The Reserve Bank of India (RBI) has decided to crack down on speculation in the rupee in foreign markets, including the non-deliverable forward (NDF) ones. As part of this, it is targeting the overseas arms of Indian companies as well as foreign companies in which Indian firms have direct equity investments.
Even as the Indian currency lost value against the dollar over the past few weeks, the foreign arms of many Indian companies were very active in the NDF market, further pressuring the rupee's exchange rate. NDF is an outright contract in which counterparties settle the difference between the contracted price or rate and the prevailing spot price or rate on an agreed notional amount.
However, even before the slide began, RBI had issued a circular on April 25 specifying that foreign entities/structures with equity participation of Indian firms offering financial products linked to the rupee (such as non-deliverable trades involving foreign currency, rupee exchange rates, stock indices linked to the Indian market, etc) will have to take its approval. Their activities, if without the central bank's approval, would be treated as violation of the Foreign Exchange Management Act (Fema), the circular clarified.
RBI said the rupee was not fully convertible at present and such products could affect the country's exchange rate management.
Though the circular was issued three months back, its implications are sinking in only now. "By issuing this circular, RBI has essentially clamped down on the offshore rupee derivative products offered by foreign subsidiaries, which, because of equity participation from Indian companies, have an indirect currency exposure on their Indian parents," said Khaitan & Co Partner Siddharth Shah.
"By ensuring that its prior approval is required, RBI has curtailed the practice. Many of these measures also appear to have been warranted on account of high volatility seen in the rupee's value in recent times," Shah added.
While the size of the NDF market, where settlement does not take place in currencies, is not known, a BIS tri-annual survey, last published in 2010, had noted that over half ($10.8 billion) of the total rupee forward and forex swap market ($20.8 billion) was abroad. The report had also said the size of the offshore rupee market was a mere $3.6 billion in 2007.
Several entities/brokerages offer dollar-rupee swaps to foreign investors. Their Indian parents had been using those to hedge their positions in the Indian markets, putting pressure on the rupee's exchange rate. Such swaps were offered for commodities, as well as on Indian stock indices. RBI plans to discontinue such trading.
"The circular makes it very clear that foreign arms or JVs of Indian companies will have to take RBI's permission if they want to trade on NDF market. This means RBI does not want them to trade on NDF," said Mecklai Financial CEO Jamal Mecklai.
Besides NDF, RBI has also targeted financial products linked with stock indices and commodities. "Such companies cannot offer products linked with rupee-dollar trading or those on Indian stock indices listed on foreign exchanges," said Mecklai.

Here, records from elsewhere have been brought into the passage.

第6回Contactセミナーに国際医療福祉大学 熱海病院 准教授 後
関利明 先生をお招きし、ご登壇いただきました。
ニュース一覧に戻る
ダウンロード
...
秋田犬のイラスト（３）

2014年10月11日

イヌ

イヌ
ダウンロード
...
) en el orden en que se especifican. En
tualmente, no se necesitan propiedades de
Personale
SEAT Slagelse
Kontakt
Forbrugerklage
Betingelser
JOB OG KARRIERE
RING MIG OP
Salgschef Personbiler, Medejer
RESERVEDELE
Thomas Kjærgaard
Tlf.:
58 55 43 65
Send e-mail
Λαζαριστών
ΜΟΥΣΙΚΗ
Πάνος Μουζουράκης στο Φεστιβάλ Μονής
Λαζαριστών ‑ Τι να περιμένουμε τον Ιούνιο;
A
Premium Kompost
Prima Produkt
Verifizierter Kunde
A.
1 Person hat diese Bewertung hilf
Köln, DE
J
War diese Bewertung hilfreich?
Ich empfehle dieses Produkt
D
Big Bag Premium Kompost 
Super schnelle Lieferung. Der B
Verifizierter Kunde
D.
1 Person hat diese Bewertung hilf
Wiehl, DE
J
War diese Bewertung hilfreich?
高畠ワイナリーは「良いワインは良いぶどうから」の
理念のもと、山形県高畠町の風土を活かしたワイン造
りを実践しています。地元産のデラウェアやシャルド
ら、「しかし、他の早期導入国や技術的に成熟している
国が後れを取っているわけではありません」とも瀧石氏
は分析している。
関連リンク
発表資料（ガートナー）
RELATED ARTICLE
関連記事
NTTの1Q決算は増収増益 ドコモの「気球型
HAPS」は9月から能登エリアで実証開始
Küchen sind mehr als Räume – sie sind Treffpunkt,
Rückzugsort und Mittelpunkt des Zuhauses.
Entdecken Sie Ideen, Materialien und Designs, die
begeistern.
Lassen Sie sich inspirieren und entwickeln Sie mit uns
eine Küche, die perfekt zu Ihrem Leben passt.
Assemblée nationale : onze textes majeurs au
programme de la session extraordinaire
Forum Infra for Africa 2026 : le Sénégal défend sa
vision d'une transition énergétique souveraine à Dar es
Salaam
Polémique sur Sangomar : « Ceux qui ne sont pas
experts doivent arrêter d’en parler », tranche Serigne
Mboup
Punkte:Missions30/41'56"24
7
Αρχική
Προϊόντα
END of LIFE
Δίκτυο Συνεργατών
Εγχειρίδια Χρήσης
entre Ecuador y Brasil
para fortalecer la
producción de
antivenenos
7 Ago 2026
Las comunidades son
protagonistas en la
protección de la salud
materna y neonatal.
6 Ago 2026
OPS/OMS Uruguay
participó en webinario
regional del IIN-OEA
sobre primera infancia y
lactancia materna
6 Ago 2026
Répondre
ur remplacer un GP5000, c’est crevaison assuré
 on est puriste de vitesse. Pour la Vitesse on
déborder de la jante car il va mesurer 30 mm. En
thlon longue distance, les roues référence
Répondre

Among Indian indices, while the Nifty
is traded on the Singapore Exchange, the Sensex
is being launched on the Dubai Gold & Commodities Exchange. The Indian brokers that have made huge investments in their foreign arms would find it difficult to trade in Indian exchanges' indices. They could, however, trade or facilitate trading in indices of other countries' exchanges, such as the US' Dow Jones Industrial Average and S&P.
The RBI move has, however, created confusion for brokerages, which say they were advised when the circular was initially issued that broking was just a service, and not a product, so they need not seek RBI's permission. A senior representative of the Commodity Participants' Association of India said that the association was seeking clarification from RBI on the implications of the circular, because it talks about "facilitating trading in currencies, securities and commodities".
Since the circular intends to stop trading facilities provided by foreign firms with equity participation from Indian companies, it is feared it might have an impact on genuine hedging, too.
"There might be a need to approach RBI for permission for trades involving the rupee, even if it is for a genuine hedging against rupee exposure," said Christopher Krishnamoorthy, associate partner, Majmudar & Partners.